Fez, Morocco…Christmas Eve. I couldn’t, didn’t take a picture, though my hand itched for the camera. All I have is mental images, translated here:

“And, this,” says Ali, the city guide, “is the caravanserai (CAR-uh-van-sir-I).” He continues, “The farmers stay here when they come to sell in the Medina.” A donkey wreathed in a rope harness stands in one corner. Two women pull veils closer around their faces and watch us warily, four American women, decidedly unveiled. The men stare at our way, expressionless. I look away to the baskets, woven from palm fronds holding onions, garlic bulbs, potatoes and carrots. Nearby, a cluster of chickens tied together at the feet, cluck and mutter, in a feathered pile on blue plastic mesh.

Ali points to a row of blue battered doors on the second floor. “That’s where the farmers sleep.”

Standing here is almost unbearably intimate. We. are. not. welcome.

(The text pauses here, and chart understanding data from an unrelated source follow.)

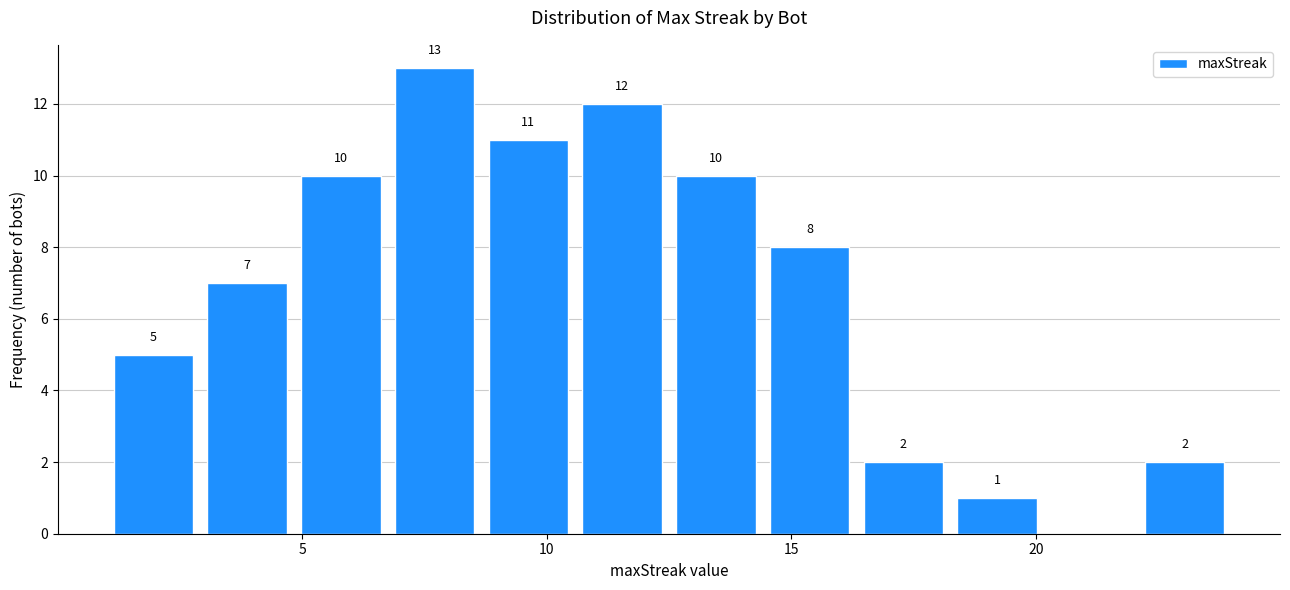

Read against the x-axis, roughly where is the centre of the tallest bar?

7.5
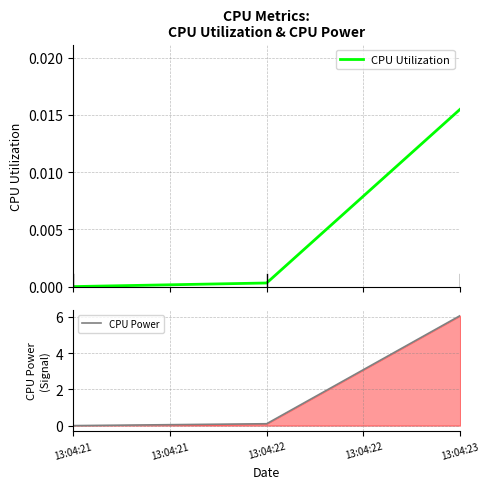

The value of CPU Power at 13:04:23 is 6.1. True or false?

True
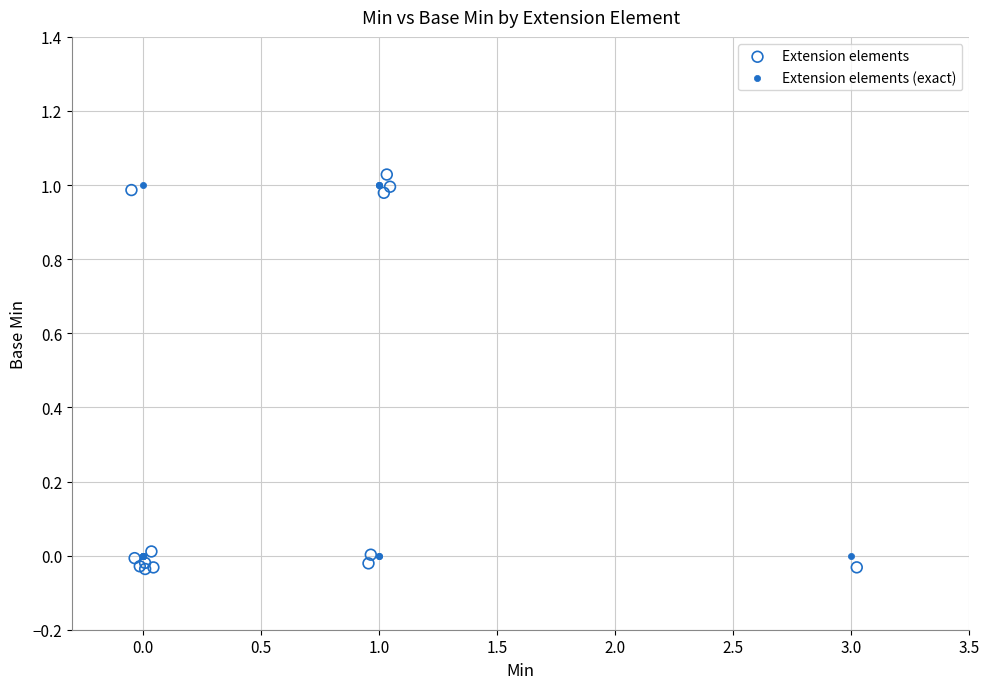

Which series has the largest Y range (max minus min)?

Extension elements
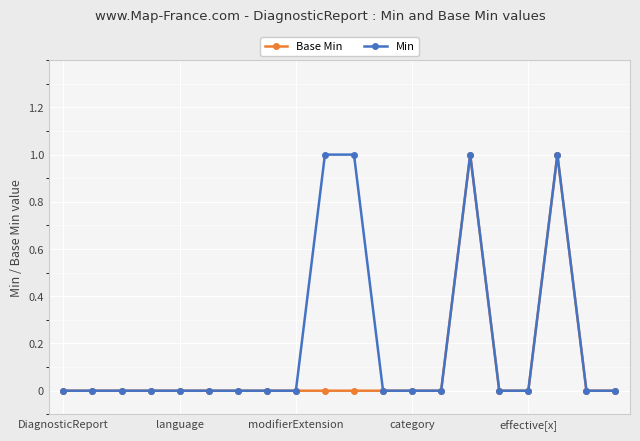

List the series in order of their overall mean, lowest first.

Base Min, Min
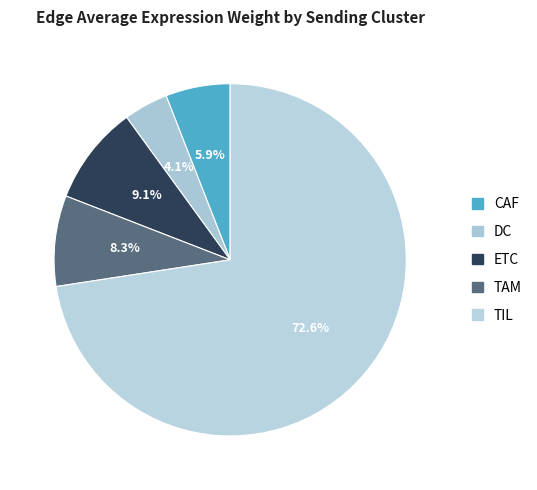

True or false: TIL accounts for 80% of the total.

False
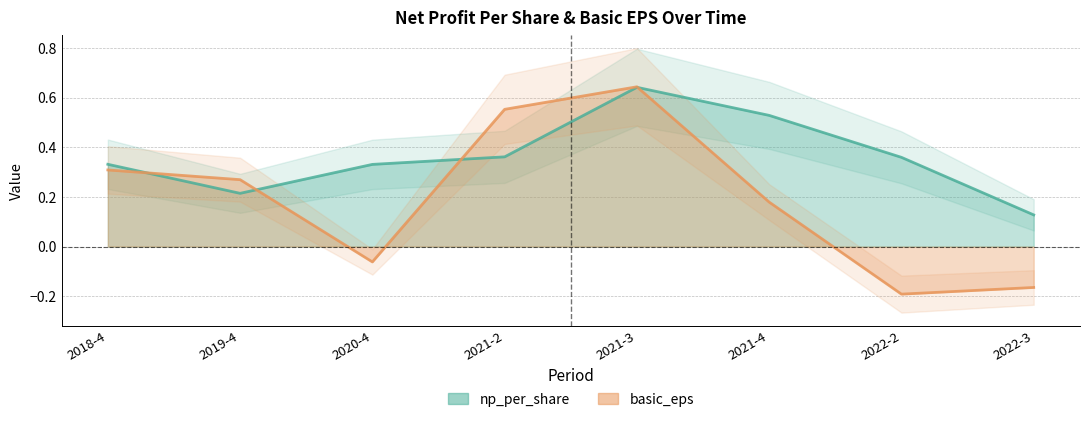

Count the np_per_share values in the range 0 to 1.

8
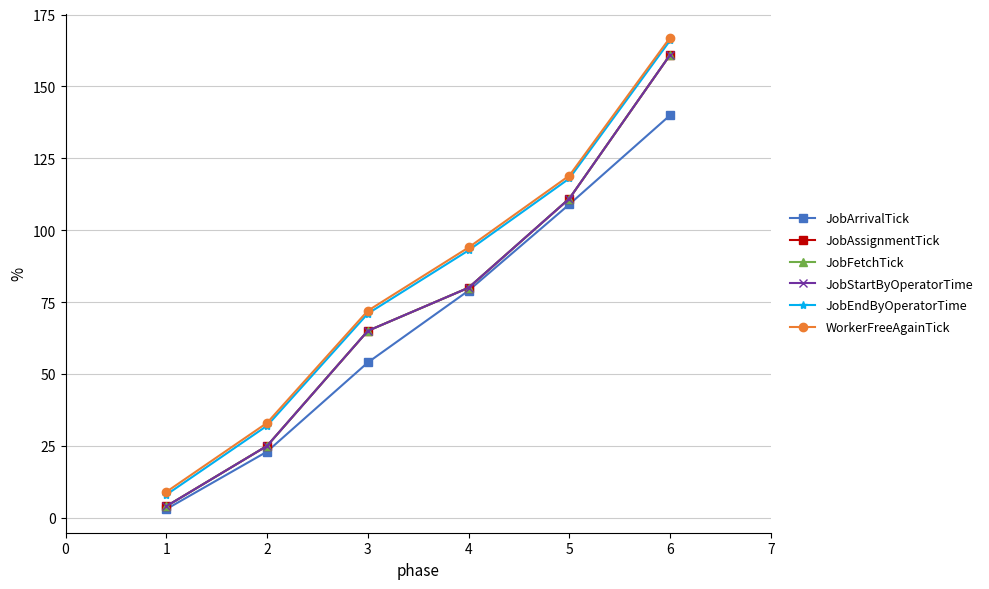

True or false: JobStartByOperatorTime and JobAssignmentTick cross at least once.

False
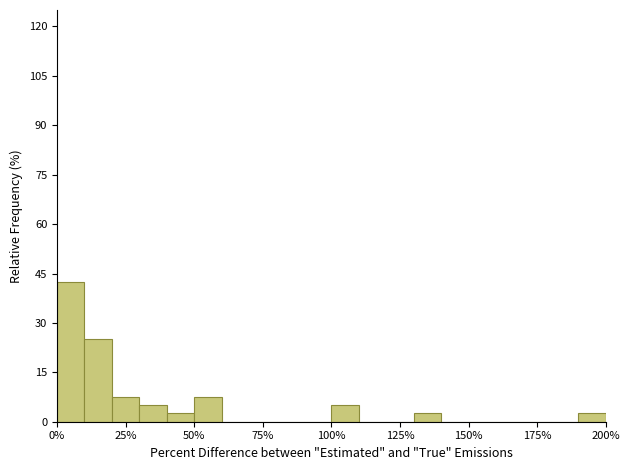

Read against the x-axis, roughly where is the centre of the tallest bar?

5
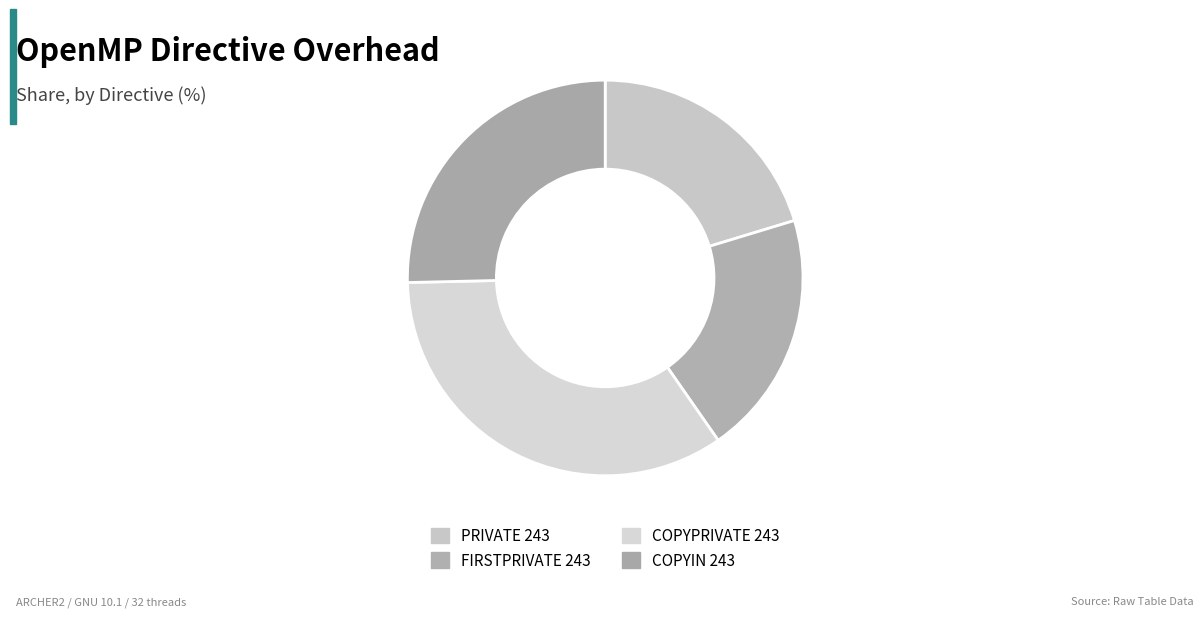

Which has a higher value, COPYIN 243 or PRIVATE 243?

COPYIN 243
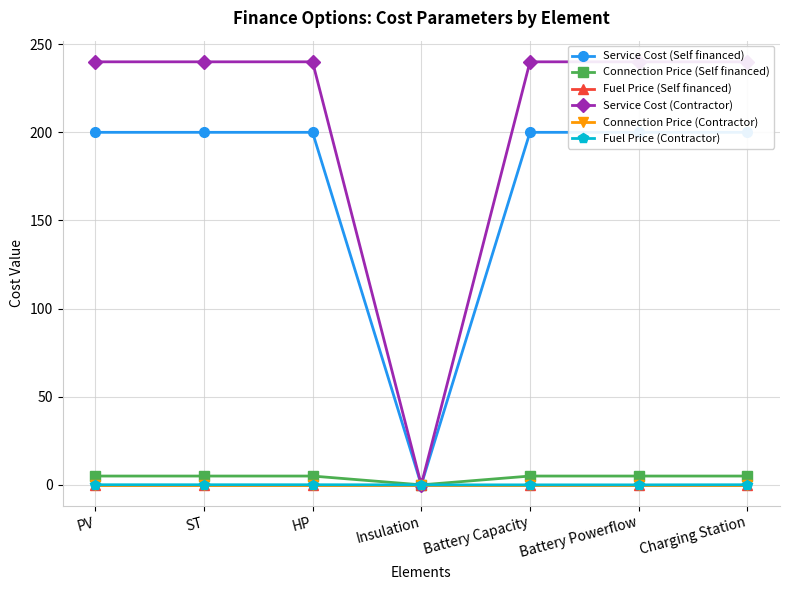

True or false: Service Cost (Self financed) and Fuel Price (Contractor) cross at least once.

False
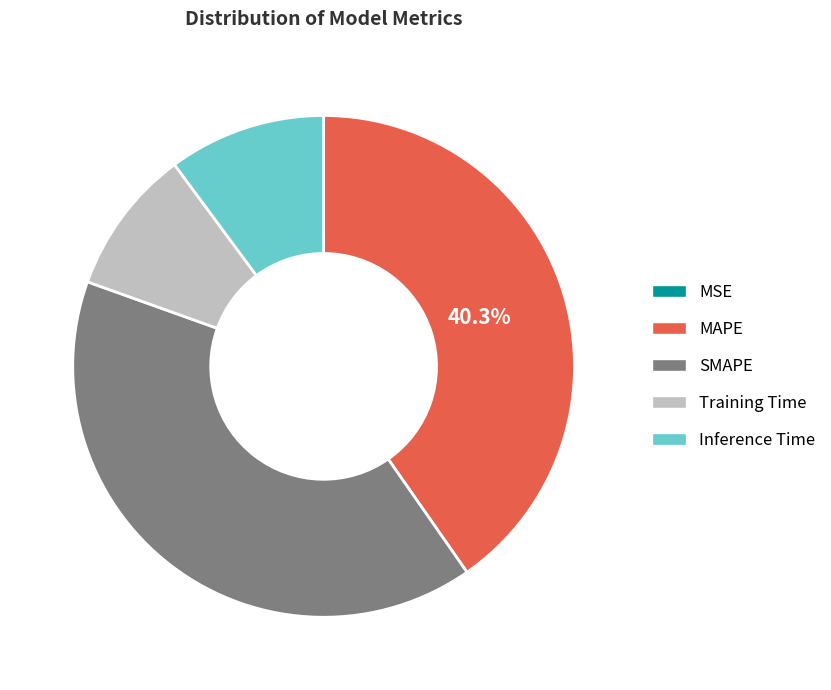

What percentage is the Inference Time slice, to the nearest percent?

10%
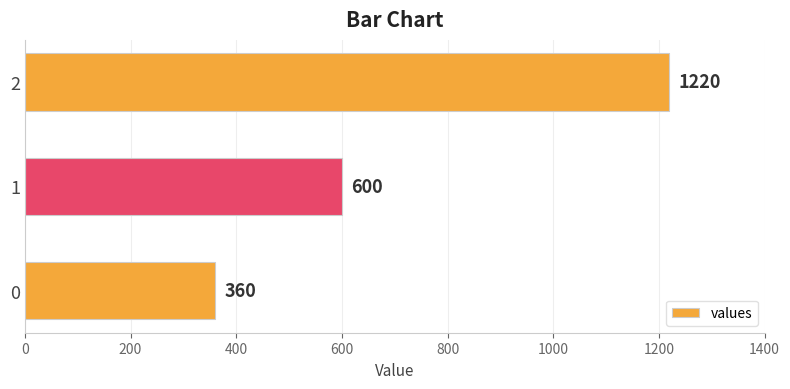

Approximately how many times larger is the value at 2 compared to 0?

3.4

I smell the straw, the donkey dung, and the dust and try to nod or acknowledge a greeting? That we’ve intruded?  Ali led us here, but I can’t look away.

Each cobblestone lane in Fez’s Medina, seems more Canterbury Tales than 2015 Christmas Eve.  I’m jolted to remember the celebration of Jesus’ birth in an obscure stable in Bethlehem, another Mediterranean city 2000 years ago. This courtyard, this caravanserai, could be that barnyard. Tonight on a farm in South Dakota after Christmas Eve supper, my brother will read aloud the passage from Luke 2:7 in the New Testament:  “… and she gave birth to her firstborn, a son. She wrapped him in cloths and placed him in a manger, because there was no guest room available for them.” (Holy Bible, NIV). This real life moment in Fez feels like a very, very old story. Time travelers? Them? Us?